By the LEV Policy Team

K-12 Education - League of Education VotersOur conversation around redefining basic education continues with an examination of an often overlooked part of the education system, educator preparation.

Research consistently shows that teachers have the strongest school-based impact on student performance. The impacts of a highly effective teacher or low-performing teacher can affect students for years to come and influence a student’s likelihood of college attendance and persistence. Our educational system must equip teachers with the skill sets required to meet the needs of a student body that is more diverse each year.

Our understanding of how to better support, engage, and teach students grows each year, yet many preparation programs have not used this growing body of research to change how they prepare teachers. This knowledge can be a valuable asset as we prepare future educators to meet the challenges they will face in the classroom. Unfortunately, most teachers feel that their teacher preparation program left them unprepared for the challenges of teaching.

Improving preparation programs is an important starting point to ensure every student has access to effective teachers. One way to improve these programs is to include longer, more intentional student teaching experiences. Some programs only require one-semester of student teaching which doesn’t always provide aspiring teachers with enough time to experience the range of challenges of running their own classrooms.

In contrast some teacher preparation programs, like Heritage University, have developed longer, more intentional approaches to student teacher placements. Aspiring teachers will work in a classroom for more than a year as they build the knowledge and understanding that they will need to succeed when they become a teacher. It is new approaches to teacher preparation like this that will help to provide the necessary foundation for aspiring teachers.

Another means to ensure new teachers develop the appropriate skills to be successful in increasingly diverse classrooms is providing a curriculum in preparation programs that is reflective of the skills and understanding needed to positively impact student learning, like trauma informed instruction and culturally responsive instruction. This type of training should also be provided to current and veteran teachers.

Trauma informed instruction/care

  • “In this approach, the adults in the school building understand the prevalence and impact of adverse childhood experiences, the role trauma plays in people’s lives, and the complex and varied paths for healing and recovery.”
  • “A trauma-informed approach asks: ‘What happened to you?’ instead of ‘What’s wrong with you?’ It is designed to avoid re-traumatizing already traumatized people, with a focus on ‘safety first’ (including emotional safety), and a commitment to do no harm.”

Culturally Responsive Instruction

  • Culturally responsive instruction is “recognizing the differences among students and families from different cultural groups, responding to those differences positively, and being able to interact effectively in a range of cultural environments.”

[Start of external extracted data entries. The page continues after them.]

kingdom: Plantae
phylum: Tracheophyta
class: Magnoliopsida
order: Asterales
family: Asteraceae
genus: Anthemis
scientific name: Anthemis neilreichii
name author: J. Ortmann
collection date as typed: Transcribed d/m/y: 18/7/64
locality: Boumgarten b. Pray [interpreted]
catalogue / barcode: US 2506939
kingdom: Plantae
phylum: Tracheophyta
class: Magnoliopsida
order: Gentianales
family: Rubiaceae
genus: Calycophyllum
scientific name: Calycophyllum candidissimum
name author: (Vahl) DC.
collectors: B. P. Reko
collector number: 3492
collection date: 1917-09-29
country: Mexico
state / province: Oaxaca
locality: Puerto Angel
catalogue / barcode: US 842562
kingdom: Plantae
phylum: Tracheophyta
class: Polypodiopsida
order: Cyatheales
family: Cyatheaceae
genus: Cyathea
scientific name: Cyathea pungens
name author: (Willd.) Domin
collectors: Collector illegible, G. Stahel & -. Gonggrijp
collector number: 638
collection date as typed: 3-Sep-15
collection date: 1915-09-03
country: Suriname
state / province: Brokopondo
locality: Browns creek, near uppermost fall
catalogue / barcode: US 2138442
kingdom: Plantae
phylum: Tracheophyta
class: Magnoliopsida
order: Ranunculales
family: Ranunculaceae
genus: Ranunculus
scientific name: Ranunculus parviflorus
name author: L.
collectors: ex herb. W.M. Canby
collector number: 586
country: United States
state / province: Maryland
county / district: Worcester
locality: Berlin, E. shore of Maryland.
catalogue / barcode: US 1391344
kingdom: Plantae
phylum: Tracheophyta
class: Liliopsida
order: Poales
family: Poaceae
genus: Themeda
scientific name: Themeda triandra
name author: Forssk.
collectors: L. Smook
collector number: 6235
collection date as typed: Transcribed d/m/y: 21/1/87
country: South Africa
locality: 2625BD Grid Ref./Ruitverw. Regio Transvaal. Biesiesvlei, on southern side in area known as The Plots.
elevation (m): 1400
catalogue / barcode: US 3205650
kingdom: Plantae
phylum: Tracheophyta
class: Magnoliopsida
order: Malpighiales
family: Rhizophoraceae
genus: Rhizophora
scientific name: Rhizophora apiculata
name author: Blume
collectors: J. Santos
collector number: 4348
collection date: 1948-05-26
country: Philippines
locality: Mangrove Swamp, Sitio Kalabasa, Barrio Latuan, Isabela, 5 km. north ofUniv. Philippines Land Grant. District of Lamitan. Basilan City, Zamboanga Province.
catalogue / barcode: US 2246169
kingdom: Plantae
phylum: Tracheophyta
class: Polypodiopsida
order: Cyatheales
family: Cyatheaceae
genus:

If teachers are the most significant school-based factor on student achievement, appropriately preparing teachers is a common sense route to improving student outcomes. What can Washington state do to better prepare and support teachers?

#BeyondBasic

 

Read Part 1 of our McCleary blog series, Rethinking Our Education System

One comment on “Great Teachers Need Great Preparation

  1. It starts by getting the PESB out of the way, and I’m serious as a heart attack when I say that. We’ve spent so much time screwing around with the WEST-E, WEST-B, and now the NES, and all those tests have served to do is drive down numbers. The portfolios are a disaster; they’re not getting the kids ready for the demands of ProCert later on, they’re getting in the way of their experience with the students. Stupid, stupid regulations from Olympia have turned the teacher pipeline into a sewer line that very few want to wade through.

    PESB has too much power, too much rulemaking authority, and too little respect for the institutions that turn out the teachers of tomorrow. If that branch was trimmed off the bureaucratic tree tomorrow–if PESB was shut down, right now–the entire system would be better for it.